Mas o novo executivo grego, liderado por Alexis Tsipras desde fevereiro – altura em que foi prolongado o segundo programa de resgate, até junho – viu-se privado da última tranche do programa de assistência, 7,2 mil milhões de euros, indispensáveis para pagar aos credores e manter a liquidez dos bancos gregos, e reiniciou o processo negocial debaixo desta chantagem: sem o acordo do governo do Syriza quanto ao prosseguimento da política de austeridade, o dinheiro continuaria retido.
Os juros da dívida grega subiram a 16 de Abril de 2015 para 26,988%, o nível mais elevado desde Março de 2012, altura em que a dívida foi reestruturada na sequência do segundo acordo com a Troika. Na dívida a prazo de cinco anos, as yields ( o rendimento cotado da dívida) gregas elevaram o seu preço base para 18,5%.

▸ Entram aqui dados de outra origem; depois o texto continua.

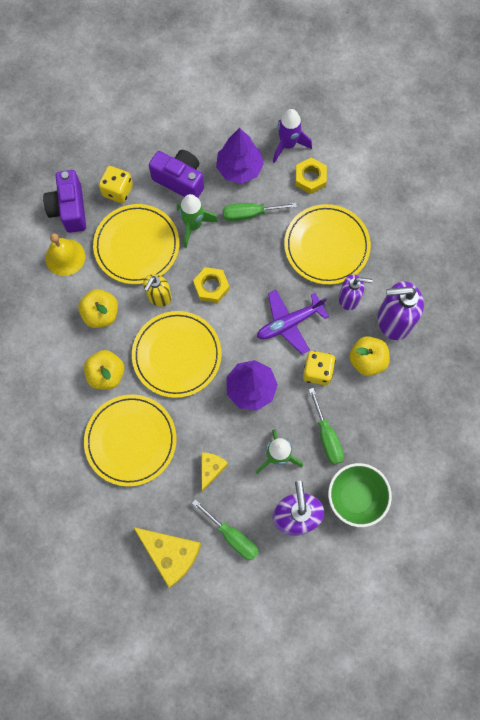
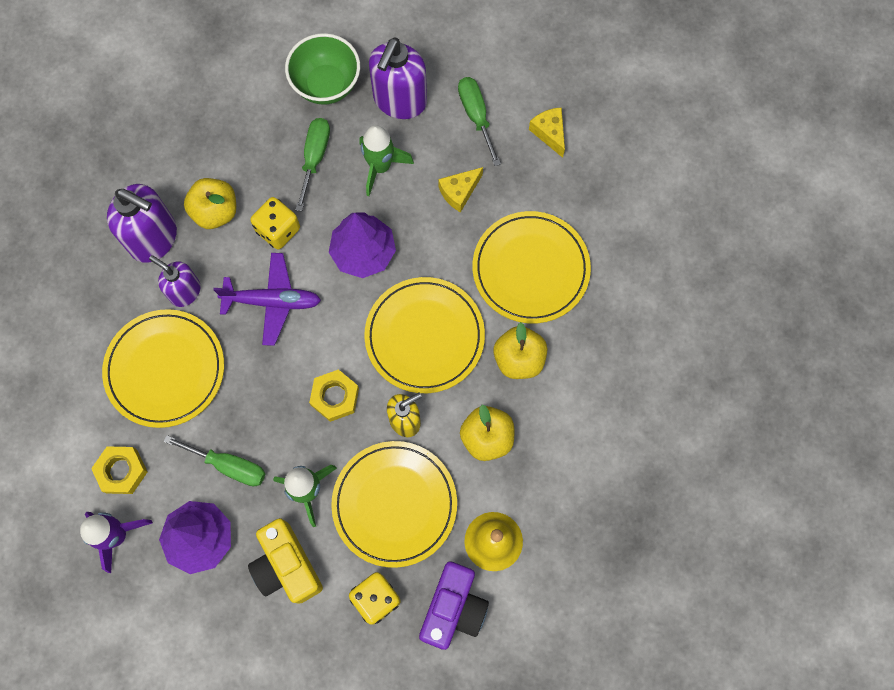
camera: 150 degrees left, 0 degrees up
yellow cheese [133,527,201,587] -> yellow cheese [529,107,565,158], size x0.57
purple camera [149,150,204,198] -> yellow camera [248,518,323,604]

O terreno financeiro estava preparado para liquidar à nascença o projeto de renascimento da nação grega e de refundação democrática da União Europeia. Essa tarefa foi reservada para o Eurogrupo. Falhada a intimidação dos eleitores gregos que derrotaram os partidos da Troika e elegeram o governo do Syriza, começava a segunda campanha de cerco e aniquilamento do projeto democrático, nacional, socialista e europeu, do Syriza, temporariamente derrotada com a vitória do OXI (não) no referendo.